Amazon and Netflix, which are seeking to define their creative ambition, start at a disadvantage because they do not have traditional TV channels.

By contrast, the BBC does little promotion for its programming in the UK - relying instead on cross-promotion from its various outlets, which include the country’s most popular TV channel, radio station and news website.

“A good old, linear schedule” allows broadcasters to rely on a certain inbuilt audience, says Tim Westcott, an analyst at IHS. Unlike Netflix, Amazon at least has a retail website, where A Man in the High Castle has been extensively featured, he adds.

Work harder

Even those companies with existing TV channels are having to work harder to establish their reputation for drama. UK pay-TV broadcaster Sky promoted Fortitude, a £25 million Arctic thriller that was its most expensive drama to date, by placing an 8ft model of a polar bear at various London landmarks.

Channel 4's Humans, a drama about artificial intelligence, was preceded by an extended hoax - including an eBay page and a store on London's Regent Street that both purported to sell robots.

“Fifteen years ago people would just turn up [to watch shows],” says Mr Brooke. “Now you have to go out and reach them more.”

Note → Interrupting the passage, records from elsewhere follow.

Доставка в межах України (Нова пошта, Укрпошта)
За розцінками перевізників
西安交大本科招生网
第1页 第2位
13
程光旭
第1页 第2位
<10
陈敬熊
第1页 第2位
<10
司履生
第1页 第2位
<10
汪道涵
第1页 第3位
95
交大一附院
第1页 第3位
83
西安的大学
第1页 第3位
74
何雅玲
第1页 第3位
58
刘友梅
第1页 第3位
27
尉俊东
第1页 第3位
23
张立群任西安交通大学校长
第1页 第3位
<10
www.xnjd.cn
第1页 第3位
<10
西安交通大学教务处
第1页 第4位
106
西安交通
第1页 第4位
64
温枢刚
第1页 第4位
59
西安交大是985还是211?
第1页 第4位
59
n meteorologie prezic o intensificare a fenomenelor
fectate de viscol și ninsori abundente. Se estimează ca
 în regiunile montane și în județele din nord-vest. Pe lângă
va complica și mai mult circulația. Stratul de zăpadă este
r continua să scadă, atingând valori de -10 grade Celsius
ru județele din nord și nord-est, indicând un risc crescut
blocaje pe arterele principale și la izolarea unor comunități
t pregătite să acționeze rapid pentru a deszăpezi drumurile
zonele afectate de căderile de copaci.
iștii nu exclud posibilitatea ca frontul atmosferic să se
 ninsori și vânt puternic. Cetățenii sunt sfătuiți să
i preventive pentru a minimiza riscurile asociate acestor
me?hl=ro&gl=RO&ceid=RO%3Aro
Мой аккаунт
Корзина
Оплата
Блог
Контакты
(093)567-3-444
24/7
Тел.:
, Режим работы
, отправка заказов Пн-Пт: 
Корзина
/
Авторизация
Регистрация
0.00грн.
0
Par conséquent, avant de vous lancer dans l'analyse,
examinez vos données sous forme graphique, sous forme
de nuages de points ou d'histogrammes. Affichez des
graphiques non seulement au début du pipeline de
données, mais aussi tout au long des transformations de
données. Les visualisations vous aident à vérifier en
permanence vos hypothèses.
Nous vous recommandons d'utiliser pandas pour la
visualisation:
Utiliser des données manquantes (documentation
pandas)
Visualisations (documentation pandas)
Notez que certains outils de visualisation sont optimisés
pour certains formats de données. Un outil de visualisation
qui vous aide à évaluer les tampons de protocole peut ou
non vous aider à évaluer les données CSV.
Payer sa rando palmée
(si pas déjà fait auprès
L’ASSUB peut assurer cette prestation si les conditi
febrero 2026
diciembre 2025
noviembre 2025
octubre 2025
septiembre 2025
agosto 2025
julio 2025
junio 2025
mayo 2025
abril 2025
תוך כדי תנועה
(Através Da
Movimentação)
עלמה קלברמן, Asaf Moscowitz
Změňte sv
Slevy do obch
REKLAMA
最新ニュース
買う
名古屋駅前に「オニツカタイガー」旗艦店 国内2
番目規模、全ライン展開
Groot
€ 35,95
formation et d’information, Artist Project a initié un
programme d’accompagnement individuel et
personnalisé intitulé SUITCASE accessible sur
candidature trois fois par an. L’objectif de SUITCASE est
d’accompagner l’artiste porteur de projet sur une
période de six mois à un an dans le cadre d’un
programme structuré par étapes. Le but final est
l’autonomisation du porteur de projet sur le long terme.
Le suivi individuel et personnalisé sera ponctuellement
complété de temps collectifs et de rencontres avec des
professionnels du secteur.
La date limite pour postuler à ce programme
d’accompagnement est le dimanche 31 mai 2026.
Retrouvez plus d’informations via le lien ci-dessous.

But the shift to more innovative marketing, which cannot be turned off like a TV or YouTube advert, requires a particular duty of care, says Tim Duffy, UK chair of M&C Saatchi, the advertising agency. "There was a duty on [Amazon] to make clear the premise" of the Nazi imagery.

Amazon is removing its campaign from the New York subway, but the publicity is unlikely to have been entirely unwelcome. Next year it launches Jeremy Clarkson’s new motoring show; the boundaries of taste may soon be pushed again.